Descrição: Considerando o crescimento expressivo nos índices de estupro e estupro de vulnerável no Brasil, em particular, nos estados da Região Norte, o Fundo de População das Nações Unidas uniu esforços com Fiocruz Amazônia - Instituto Leônidas e Maria Deane para a realização de curso autoinstrucional à distância voltado a qualificar as competências técnico-científicas e habilidades de profissionais do Sistema Único de Saúde para a oferta de atendimento de primeira linha de forma segura, integral e centrado nas necessidades de pessoas sobreviventes, em consonância com os protocolos nacionais e internacionais em vigor para o Manejo Clínico da Violência Sexual.

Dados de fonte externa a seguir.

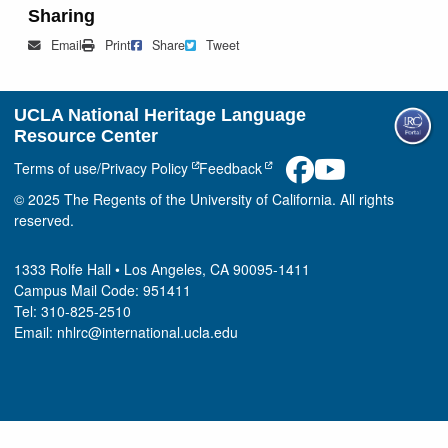
Sharing
Mail
Print
Share on Facebook
Tweet
Email
Print
Share
Tweet
UCLA National Heritage Language
Resource Center
Terms of use/Privacy Policy
Feedback
© 2025 The Regents of the University of California. All rights
reserved.
1333 Rolfe Hall • Los Angeles, CA 90095-1411
Campus Mail Code: 951411
Tel: 310-825-2510
Email: nhlrc@international.ucla.edu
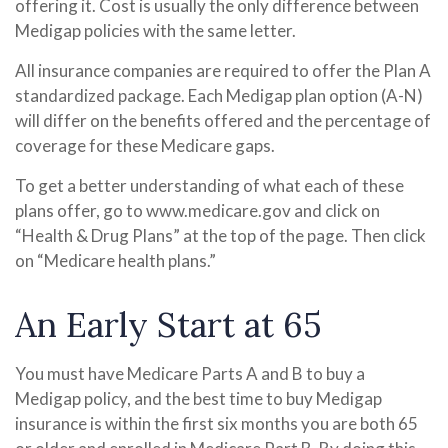
offering it. Cost is usually the only difference between
Medigap policies with the same letter.
All insurance companies are required to offer the Plan A
standardized package. Each Medigap plan option (A-N)
will differ on the benefits offered and the percentage of
coverage for these Medicare gaps.
To get a better understanding of what each of these
plans offer, go to www.medicare.gov and click on
“Health & Drug Plans” at the top of the page. Then click
on “Medicare health plans.”
An Early Start at 65
You must have Medicare Parts A and B to buy a
Medigap policy, and the best time to buy Medigap
insurance is within the first six months you are both 65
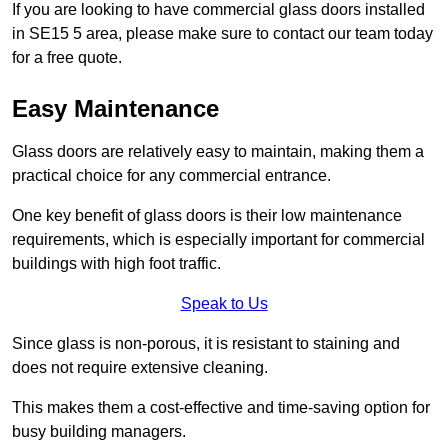
If you are looking to have commercial glass doors installed
in SE15 5 area, please make sure to contact our team today
for a free quote.
Easy Maintenance
Glass doors are relatively easy to maintain, making them a
practical choice for any commercial entrance.
One key benefit of glass doors is their low maintenance
requirements, which is especially important for commercial
buildings with high foot traffic.
Speak to Us
Since glass is non-porous, it is resistant to staining and
does not require extensive cleaning.
This makes them a cost-effective and time-saving option for
busy building managers.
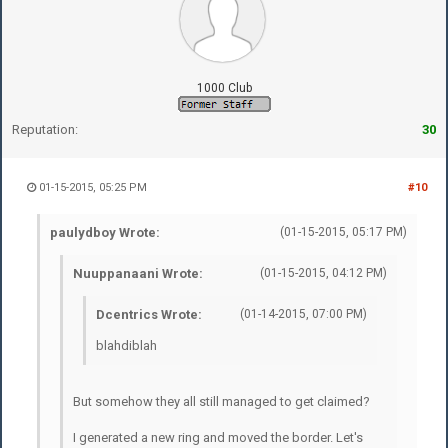
1000 Club
Reputation:
30
01-15-2015, 05:25 PM
#10
paulydboy Wrote:
(01-15-2015, 05:17 PM)
Nuuppanaani Wrote:
(01-15-2015, 04:12 PM)
Dcentrics Wrote:
(01-14-2015, 07:00 PM)
blahdiblah
But somehow they all still managed to get claimed?
I generated a new ring and moved the border. Let's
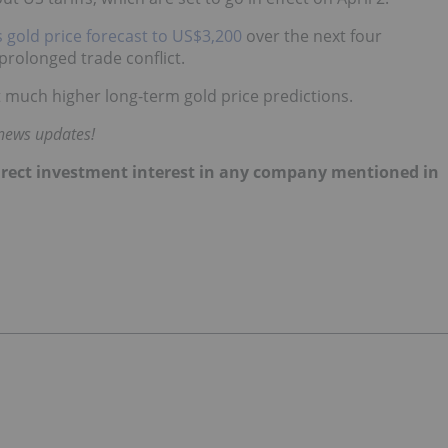
s gold price forecast to US$3,200
over the next four
 prolonged trade conflict.
t much higher long-term gold price predictions.
 news updates!
 direct investment interest in any company mentioned in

Objetivo Geral: Ofertar conhecimentos básicos sobre o tema da violência baseada no gênero (VBG), com enfoque em direitos, incluindo aspectos relacionados à legislação vigente e serviços existentes; Qualificar as competências técnico-científicas e habilidades de profissionais do Sistema Único de Saúde para a oferta de atendimento de primeira linha de forma segura, integral e centrada na pessoa sobrevivente, considerando as suas necessidades e preferências específicas, e de acordo com os protocolos nacionais em vigor para o Manejo Clínico da Violência Sexual; Abordar os diferentes aspectos que envolvem a resposta à violência sexual, abrangendo a identificação da pessoa sobrevivente, avaliação de suas necessidades, planejamento de segurança, habilidades de comunicação, cuidados clínicos, documentação e encaminhamento de casos, tendo em conta as especificidades para o atendimento de mulheres, homens, crianças e adolescentes. Oferecer aos provedores de saúde da Região Norte informações que possam ser adaptadas aos seus contextos específicos de trabalho, considerando os obstáculos enfrentados em seu cotidiano para a oferta de serviços adequados e oportunos, bem como as fragilidades estruturais da rede de saúde pública, sobretudo em Municípios no interior dos Estados e em territórios remotos e de difícil acesso.
Justificativa: O Estado do Amazonas, assim como os demais estados que compõem a região norte do Brasil, concentram historicamente altos índices de violência contra mulheres e meninas. Nesse cenário, a taxa de estupro atingiu o patamar de 48,4 por 100 mil mulheres. Um panorama semelhante é observado em relação à violência contra pessoas LGBTQIA+. Estes dados correspondem apenas ao total de sobreviventes que denunciaram o caso em delegacias de polícia, portanto, é provável que haja subnotificação. Nesse contexto, o sistema de saúde tem um papel vital no enfrentamento da violência sexual, visto que as/os profissionais de saúde, por vezes, situam-se na primeira linha da resposta.
O Curso de Formação e Atualização sobre o Manejo Clínico da Violência Sexual realizado pelo UNFPA Brasil está dirigido a intensificar, mediante assistência técnica direta a provedores de saúde, os objetivos do Pacote MISP - Minimal Initial Service Package para a Saúde Sexual e Reprodutiva, em especial o Objetivo 2: “Prevenir a Violência Sexual e Responder às necessidades das sobreviventes”, e será elaborado em consonância à Norma Técnica para a Atenção Humanizada às pessoas em situação de violência sexual com registro de informações e coleta de vestígios do Ministério da Saúde, Ministério da Justiça e Secretaria de Política para Mulheres, e às às Diretrizes da Organização Mundial da Saúde (OMS) para o Manejo Clínico de pessoas sobreviventes de violência sexual e violência pelo parceiro íntimo, entre outros guias das Nações Unidas.